Supplied passage Start Marker

MONTCLAIR, NJ- When officers on the campus of Montclair State University got a call that a man was in distress, they sprang into action, resulting in saving a life.
"We received a phone call from a Partridge hall school of nursing at the University that a 60 year old man was in cardiac arrest and not breathing," Captain Kieran Barrett of Montclair State University said.
We sent officers Andrew Burde, Ron Dewitt, and Jeff Struble to the scene and an ambulance was called.
With 30 members in his department, Barrett says that officers are trained to act quickly in critical moments.
At 8:33 a.m. on November 21, a 60-year-old construction worker was suffering a heart attack. When officers arrived, he was lying on the floor of the fourth floor, unresponsive without a pulse.
"Every moment was critical. It was a team effort," Barrett said, crediting the efforts of the three officers and the dispatcher Sylvia Sims.
Officers had to climb the stairs to access the fourth floor of Partridge Hall, since it is currently under construction and has no elevator. The man, whose identity has not been released, was a roofer working on the construction site.

Supplied passage End Marker
Records supplied Start Marker

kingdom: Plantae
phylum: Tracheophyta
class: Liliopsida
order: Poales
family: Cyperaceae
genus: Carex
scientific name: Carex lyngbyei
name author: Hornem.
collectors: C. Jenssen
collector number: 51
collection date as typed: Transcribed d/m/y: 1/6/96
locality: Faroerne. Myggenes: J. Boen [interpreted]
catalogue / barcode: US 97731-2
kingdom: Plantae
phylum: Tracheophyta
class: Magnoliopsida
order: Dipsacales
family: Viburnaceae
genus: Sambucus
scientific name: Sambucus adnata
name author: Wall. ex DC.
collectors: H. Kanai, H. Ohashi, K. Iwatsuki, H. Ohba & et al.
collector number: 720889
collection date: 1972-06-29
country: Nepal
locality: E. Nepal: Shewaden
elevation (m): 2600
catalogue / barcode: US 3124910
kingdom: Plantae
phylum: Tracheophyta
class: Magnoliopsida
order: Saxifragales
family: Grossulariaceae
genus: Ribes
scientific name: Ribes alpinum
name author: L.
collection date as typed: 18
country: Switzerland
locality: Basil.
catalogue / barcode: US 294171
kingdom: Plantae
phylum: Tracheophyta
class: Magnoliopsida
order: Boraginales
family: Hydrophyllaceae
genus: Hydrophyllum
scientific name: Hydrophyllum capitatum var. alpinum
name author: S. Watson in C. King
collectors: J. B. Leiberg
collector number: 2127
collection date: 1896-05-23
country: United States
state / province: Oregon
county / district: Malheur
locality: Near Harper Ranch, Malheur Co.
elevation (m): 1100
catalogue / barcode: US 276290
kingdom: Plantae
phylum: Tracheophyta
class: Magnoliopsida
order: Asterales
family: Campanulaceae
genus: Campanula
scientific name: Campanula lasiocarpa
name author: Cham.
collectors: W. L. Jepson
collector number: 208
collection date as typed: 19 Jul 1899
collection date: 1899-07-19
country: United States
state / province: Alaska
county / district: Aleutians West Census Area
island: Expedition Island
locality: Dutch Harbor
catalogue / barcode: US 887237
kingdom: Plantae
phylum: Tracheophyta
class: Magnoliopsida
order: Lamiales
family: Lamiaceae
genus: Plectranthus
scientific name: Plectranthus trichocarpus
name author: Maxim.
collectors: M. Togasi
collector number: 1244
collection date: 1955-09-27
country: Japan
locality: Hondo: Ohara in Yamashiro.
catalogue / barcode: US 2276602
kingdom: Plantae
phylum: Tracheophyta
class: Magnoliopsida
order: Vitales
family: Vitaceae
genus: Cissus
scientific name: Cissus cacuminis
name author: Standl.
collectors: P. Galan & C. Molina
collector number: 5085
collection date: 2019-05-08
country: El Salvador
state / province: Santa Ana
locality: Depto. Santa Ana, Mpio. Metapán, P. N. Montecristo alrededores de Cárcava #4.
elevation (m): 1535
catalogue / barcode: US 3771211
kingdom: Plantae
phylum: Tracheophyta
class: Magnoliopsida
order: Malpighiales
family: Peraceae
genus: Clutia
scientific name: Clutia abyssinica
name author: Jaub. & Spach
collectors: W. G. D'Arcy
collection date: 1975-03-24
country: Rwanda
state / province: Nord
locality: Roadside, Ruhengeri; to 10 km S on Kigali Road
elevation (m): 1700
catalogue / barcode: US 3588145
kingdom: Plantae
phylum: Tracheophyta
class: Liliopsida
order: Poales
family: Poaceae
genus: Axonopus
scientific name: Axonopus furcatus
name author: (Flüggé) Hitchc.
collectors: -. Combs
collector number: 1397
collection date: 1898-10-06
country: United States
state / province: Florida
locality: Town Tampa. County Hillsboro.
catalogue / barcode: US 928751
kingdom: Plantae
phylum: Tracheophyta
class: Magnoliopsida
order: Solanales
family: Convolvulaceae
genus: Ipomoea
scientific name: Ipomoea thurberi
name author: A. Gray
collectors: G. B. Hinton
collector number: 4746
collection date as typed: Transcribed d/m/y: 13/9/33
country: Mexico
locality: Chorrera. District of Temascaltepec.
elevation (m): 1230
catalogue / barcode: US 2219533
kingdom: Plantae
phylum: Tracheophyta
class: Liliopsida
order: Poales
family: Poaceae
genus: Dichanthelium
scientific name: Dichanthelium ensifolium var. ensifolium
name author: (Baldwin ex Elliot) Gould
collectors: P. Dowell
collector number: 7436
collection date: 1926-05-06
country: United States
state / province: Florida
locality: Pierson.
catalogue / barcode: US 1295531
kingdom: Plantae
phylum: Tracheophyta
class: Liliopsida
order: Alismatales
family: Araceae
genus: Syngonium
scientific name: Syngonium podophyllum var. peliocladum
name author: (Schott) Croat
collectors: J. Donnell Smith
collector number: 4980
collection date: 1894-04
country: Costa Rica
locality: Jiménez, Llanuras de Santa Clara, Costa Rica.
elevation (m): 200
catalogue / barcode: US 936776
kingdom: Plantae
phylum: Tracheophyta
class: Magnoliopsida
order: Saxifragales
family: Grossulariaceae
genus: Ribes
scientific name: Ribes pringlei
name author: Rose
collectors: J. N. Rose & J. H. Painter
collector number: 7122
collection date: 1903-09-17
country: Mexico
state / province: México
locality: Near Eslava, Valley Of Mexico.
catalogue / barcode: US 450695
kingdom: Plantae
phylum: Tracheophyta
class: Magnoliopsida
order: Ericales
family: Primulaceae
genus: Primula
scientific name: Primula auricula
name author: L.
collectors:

Records supplied End Marker

§ **Activity**:
Please copy the Montclair State University rescue article word for word from "At 8:33 a.m." to "dispatcher Sylvia Sims.".

§ **Expected output**:
At 8:33 a.m. on November 21, a 60-year-old construction worker was suffering a heart attack. When officers arrived, he was lying on the floor of the fourth floor, unresponsive without a pulse.
"Every moment was critical. It was a team effort," Barrett said, crediting the efforts of the three officers and the dispatcher Sylvia Sims.